Korea’s Public Officials Benefit Association (Poba) has issued a request for proposal (RFP) for a new mandate for global infrastructure investments, with a focus on renewable energy and technology-related projects, which it expects to conclude and pick winners within a month. It is also set to finalise a co-investment deal on private debt in North America with another asset owner in the near future, as it aims to ramp up investments into the latter asset class.
Both deals will be separately managed accounts (SMA), according to chief investment officer Jang Dong-hun.
The pension fund, which managed W16.4 trillion ($14 billion) at the end of 2020, has earmarked over W1 trillion ($880 million) for new overseas real estate investment through SMAs and co-investment platforms this year. The focus of these investments will be on logistics, residential, and real estate debt in the US and Europe, Jang told AsianInvestor.
Poba has issued a request for proposal (RFP) for the coming infrastructure-focused SMA mandate. Aspiring fund managers having to submit full documents by this week, and it intends to complete choosing the winners within a month, Jang said, declining to disclose the value of the mandate.
The infrastructure mandate intends to target diverse global infrastructure projects, instead of individual sectors or geographies. However, green- and technology-related investments are likely to appeal. Jang noted that Poba has recently increased its investments into renewable energy and technology-related infrastructure projects, such as satellite towers and data centres.
Infrastructure-related investments account for 10% of Poba's AUM, and 24% of that sum is invested into North America, the CIO said. Indeed, Poba mostly invests into infrastructure-linked assets in Europe, North America and Australia. Jang has previously told AsianInvestor that he thinks Asian infrastructure investment market is immature and generally has higher economic structure and political risks.
Poba continues to add to its overall exposure to alternative assets, which now stand at 58% of total AUM. However, Jang was keen to stress that its infrastructure investment strategy remains quite conservative and risk-averse.
He added that Poba’s investment preference has been to invest into social infrastructure assets such as schools, hospitals, prisons, and community housing and infrastructure debt. These types of assets are not related to GDP growth, something that appeals to Poba as it does not like to see infrastructure returns vulnerable to cyclical economic swings.
As with most pension funds, Poba invests with an eye to making a minimum level of annual return to meet its long-term asset growth and pay out needs. Jang said the pension fund’s minimum return target for this year is 3.9%.
Poba is also looking to continue using external partnerships and SMAs to co-invest with other overseas asset owners this year. The pension fund was unable to fully utilise co-investments over the past four to five years due to internal barriers but it will try to attract more external partnerships this year, Jang said.
The pension fund’s key focuses are to use the co-investments and SMAs to invest into private debt, logistics, residential, and real estate debt in the US and Europe, he added. As part of this strategy, Poba should soon finalise a co-investment deal on North America private debt with another asset owner, said Jang. He declined to disclose the value of the co-investment or offer any other details.
Private debt is another area into which Poba is looking to put more of its funds. The asset class accounts for 3.6% of its AUM, but this is likely to expand a great deal in the months and years to come.

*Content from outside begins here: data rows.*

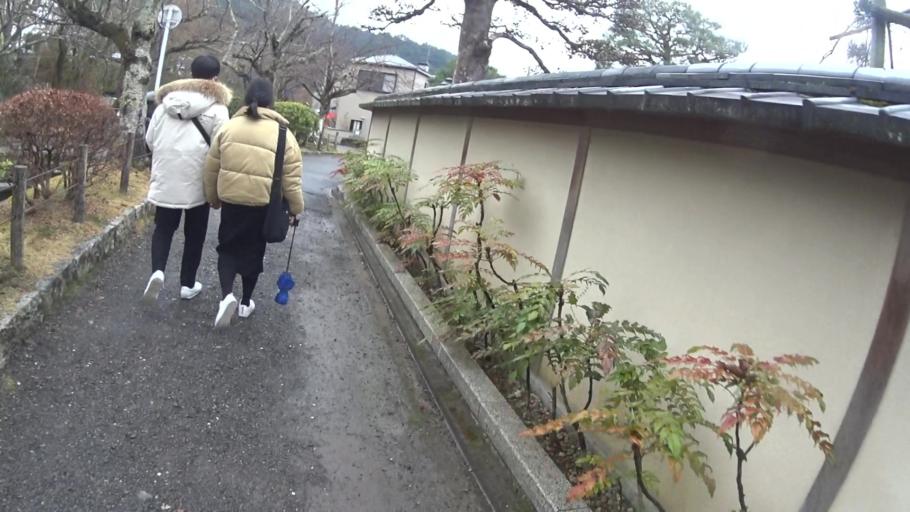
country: JP
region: Kyoto
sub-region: Kyoto-shi
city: Kamigyo-ku
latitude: 35.0190
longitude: 135.7944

“Currently, we still have some more room to grow up in fixed income-related investments, which is not big enough to satisfy our internal target,” Jang added. “We still have some more room to grow in the private debt area – they have shown us very sound and resilient returns during Covid-19. We have pretty strong confidence in our external general partners in private debt area.”
Last year, Poba set up a $312.5 million joint venture with California State Teachers’ Retirement System to invest in US multifamily residential real estate. That came after it allied with Danish pension fund PFA in 2019. However, it has plans to greatly increase its exposure in this space.
“I would not be surprised if Poba has 10% on the private debt area [in the long term],” said Jang.
While Poba is seeking to expand its alternative assets, Jang is keeping a close eye on the global inflationary environment. He believes the biggest risk to Poba’s investment returns would be a rapid increase in inflation in the US, followed by US Federal Reserve raising rates.
“The interest rate level [in the US] can directly impact all asset classes, including alternative investment, which Poba is heavily investing in,” Jang said.
But he pointed out that the inflation or potential interest rate rise should not have too much direct impact on Poba’s return target, as most of its investments are built on flexible rate rather than fixed.
“Under the inflationary pressure, we will continue to focus on real estate, infrastructure, and private debt,” Jang said.